Quote the records word for word from their first line through the line containing "之為 Dapps。在以太坊上執行程式，其優勢就在於", including that line, and go no further.
+++
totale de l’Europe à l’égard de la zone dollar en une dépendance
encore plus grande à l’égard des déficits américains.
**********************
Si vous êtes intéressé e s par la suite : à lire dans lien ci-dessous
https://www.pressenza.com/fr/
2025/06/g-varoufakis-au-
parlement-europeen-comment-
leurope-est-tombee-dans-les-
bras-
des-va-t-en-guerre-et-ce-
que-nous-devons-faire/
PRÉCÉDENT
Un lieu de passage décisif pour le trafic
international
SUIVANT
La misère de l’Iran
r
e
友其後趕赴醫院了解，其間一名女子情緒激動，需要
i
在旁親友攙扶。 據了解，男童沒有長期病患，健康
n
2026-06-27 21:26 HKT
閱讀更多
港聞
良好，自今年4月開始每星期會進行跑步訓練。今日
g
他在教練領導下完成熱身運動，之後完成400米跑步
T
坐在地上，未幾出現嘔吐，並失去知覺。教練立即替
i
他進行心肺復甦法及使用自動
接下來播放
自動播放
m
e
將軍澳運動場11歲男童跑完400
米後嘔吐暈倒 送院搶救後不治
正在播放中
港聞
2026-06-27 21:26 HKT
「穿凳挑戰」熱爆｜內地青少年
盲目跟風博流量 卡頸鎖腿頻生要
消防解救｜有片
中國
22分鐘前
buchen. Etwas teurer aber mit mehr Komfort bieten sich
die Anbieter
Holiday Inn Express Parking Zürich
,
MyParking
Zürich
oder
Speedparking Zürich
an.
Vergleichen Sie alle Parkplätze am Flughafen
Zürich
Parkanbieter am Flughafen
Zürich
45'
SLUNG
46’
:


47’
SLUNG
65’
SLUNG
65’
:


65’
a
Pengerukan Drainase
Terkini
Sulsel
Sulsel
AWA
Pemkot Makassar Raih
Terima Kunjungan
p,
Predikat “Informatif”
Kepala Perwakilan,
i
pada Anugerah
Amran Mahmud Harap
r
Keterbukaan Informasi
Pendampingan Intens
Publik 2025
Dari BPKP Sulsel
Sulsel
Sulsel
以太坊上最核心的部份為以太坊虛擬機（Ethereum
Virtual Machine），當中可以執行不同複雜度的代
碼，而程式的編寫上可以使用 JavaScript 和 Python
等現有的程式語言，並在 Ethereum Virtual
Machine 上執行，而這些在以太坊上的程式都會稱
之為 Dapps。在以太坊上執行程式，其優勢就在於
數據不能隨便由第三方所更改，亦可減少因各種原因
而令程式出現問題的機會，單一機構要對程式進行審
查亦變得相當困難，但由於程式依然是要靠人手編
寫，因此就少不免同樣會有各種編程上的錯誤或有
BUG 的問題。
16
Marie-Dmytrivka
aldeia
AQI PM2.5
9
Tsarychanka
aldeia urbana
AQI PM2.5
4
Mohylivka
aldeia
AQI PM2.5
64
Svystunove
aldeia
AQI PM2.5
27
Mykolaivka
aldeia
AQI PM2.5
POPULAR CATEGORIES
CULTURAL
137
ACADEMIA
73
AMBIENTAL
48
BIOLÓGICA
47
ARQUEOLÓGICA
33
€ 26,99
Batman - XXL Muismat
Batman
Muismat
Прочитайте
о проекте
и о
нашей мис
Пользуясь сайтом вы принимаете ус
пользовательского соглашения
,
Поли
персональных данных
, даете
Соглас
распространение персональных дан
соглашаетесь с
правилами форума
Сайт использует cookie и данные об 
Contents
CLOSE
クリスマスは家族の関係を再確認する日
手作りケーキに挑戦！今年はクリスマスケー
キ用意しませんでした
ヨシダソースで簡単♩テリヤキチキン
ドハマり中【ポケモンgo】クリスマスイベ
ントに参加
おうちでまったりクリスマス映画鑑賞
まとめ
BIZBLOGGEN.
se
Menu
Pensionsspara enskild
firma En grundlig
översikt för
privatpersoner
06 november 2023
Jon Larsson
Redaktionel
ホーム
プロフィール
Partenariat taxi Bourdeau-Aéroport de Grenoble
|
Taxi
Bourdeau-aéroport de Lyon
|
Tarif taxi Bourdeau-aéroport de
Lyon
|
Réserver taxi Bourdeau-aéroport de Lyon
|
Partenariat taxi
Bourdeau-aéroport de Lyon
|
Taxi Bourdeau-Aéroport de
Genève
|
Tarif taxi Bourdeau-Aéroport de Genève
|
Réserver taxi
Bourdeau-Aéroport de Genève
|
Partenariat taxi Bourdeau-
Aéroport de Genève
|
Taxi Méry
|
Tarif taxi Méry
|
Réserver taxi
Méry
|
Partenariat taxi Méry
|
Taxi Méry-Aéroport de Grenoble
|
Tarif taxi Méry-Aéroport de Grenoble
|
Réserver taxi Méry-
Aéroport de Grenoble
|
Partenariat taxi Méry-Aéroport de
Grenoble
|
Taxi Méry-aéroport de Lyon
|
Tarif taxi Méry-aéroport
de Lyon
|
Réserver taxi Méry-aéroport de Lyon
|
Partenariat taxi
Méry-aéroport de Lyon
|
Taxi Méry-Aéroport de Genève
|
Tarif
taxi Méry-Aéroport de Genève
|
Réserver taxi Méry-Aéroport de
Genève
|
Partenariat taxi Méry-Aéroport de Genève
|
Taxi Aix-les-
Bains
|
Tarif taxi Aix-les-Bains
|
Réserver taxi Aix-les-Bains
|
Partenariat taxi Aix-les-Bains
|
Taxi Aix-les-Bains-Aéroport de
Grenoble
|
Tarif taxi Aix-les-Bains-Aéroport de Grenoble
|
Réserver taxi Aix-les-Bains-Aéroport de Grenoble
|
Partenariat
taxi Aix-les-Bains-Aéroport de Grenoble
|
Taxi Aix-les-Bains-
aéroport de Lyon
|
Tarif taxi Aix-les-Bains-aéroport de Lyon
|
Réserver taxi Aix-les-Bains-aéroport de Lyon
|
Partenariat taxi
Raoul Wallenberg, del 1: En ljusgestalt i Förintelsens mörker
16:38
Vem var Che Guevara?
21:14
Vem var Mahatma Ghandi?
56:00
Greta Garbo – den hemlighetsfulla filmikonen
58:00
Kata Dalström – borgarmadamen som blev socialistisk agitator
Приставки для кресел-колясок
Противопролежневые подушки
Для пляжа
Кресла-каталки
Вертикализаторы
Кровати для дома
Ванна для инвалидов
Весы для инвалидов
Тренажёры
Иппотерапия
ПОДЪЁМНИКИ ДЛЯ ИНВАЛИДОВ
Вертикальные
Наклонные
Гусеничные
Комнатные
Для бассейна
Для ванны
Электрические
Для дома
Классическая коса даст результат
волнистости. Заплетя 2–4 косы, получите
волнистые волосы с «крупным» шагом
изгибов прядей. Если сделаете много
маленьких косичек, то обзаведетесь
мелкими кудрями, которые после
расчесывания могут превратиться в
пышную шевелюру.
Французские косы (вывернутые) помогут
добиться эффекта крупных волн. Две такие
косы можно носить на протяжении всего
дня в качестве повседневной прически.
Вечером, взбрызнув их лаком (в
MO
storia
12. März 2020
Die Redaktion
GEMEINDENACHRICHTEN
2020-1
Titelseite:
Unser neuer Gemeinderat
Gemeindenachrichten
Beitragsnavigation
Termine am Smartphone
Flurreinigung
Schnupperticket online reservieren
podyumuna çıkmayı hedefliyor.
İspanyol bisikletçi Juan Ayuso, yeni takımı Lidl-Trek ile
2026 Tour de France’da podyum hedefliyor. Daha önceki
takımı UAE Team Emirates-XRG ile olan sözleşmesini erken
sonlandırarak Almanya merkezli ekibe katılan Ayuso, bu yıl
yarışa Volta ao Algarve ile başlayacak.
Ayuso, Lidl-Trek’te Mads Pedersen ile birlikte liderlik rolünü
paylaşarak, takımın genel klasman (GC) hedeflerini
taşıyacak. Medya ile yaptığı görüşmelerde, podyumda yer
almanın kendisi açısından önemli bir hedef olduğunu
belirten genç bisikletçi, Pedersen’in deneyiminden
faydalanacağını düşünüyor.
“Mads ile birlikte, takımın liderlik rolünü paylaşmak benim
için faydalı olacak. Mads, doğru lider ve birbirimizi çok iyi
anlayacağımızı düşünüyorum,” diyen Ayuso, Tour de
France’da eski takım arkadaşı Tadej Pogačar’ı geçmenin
+++
#### Response to the task
totale de l’Europe à l’égard de la zone dollar en une dépendance
encore plus grande à l’égard des déficits américains.
**********************
Si vous êtes intéressé e s par la suite : à lire dans lien ci-dessous
https://www.pressenza.com/fr/
2025/06/g-varoufakis-au-
parlement-europeen-comment-
leurope-est-tombee-dans-les-
bras-
des-va-t-en-guerre-et-ce-
que-nous-devons-faire/
PRÉCÉDENT
Un lieu de passage décisif pour le trafic
international
SUIVANT
La misère de l’Iran
r
e
友其後趕赴醫院了解，其間一名女子情緒激動，需要
i
在旁親友攙扶。 據了解，男童沒有長期病患，健康
n
2026-06-27 21:26 HKT
閱讀更多
港聞
良好，自今年4月開始每星期會進行跑步訓練。今日
g
他在教練領導下完成熱身運動，之後完成400米跑步
T
坐在地上，未幾出現嘔吐，並失去知覺。教練立即替
i
他進行心肺復甦法及使用自動
接下來播放
自動播放
m
e
將軍澳運動場11歲男童跑完400
米後嘔吐暈倒 送院搶救後不治
正在播放中
港聞
2026-06-27 21:26 HKT
「穿凳挑戰」熱爆｜內地青少年
盲目跟風博流量 卡頸鎖腿頻生要
消防解救｜有片
中國
22分鐘前
buchen. Etwas teurer aber mit mehr Komfort bieten sich
die Anbieter
Holiday Inn Express Parking Zürich
,
MyParking
Zürich
oder
Speedparking Zürich
an.
Vergleichen Sie alle Parkplätze am Flughafen
Zürich
Parkanbieter am Flughafen
Zürich
45'
SLUNG
46’
:


47’
SLUNG
65’
SLUNG
65’
:


65’
a
Pengerukan Drainase
Terkini
Sulsel
Sulsel
AWA
Pemkot Makassar Raih
Terima Kunjungan
p,
Predikat “Informatif”
Kepala Perwakilan,
i
pada Anugerah
Amran Mahmud Harap
r
Keterbukaan Informasi
Pendampingan Intens
Publik 2025
Dari BPKP Sulsel
Sulsel
Sulsel
以太坊上最核心的部份為以太坊虛擬機（Ethereum
Virtual Machine），當中可以執行不同複雜度的代
碼，而程式的編寫上可以使用 JavaScript 和 Python
等現有的程式語言，並在 Ethereum Virtual
Machine 上執行，而這些在以太坊上的程式都會稱
之為 Dapps。在以太坊上執行程式，其優勢就在於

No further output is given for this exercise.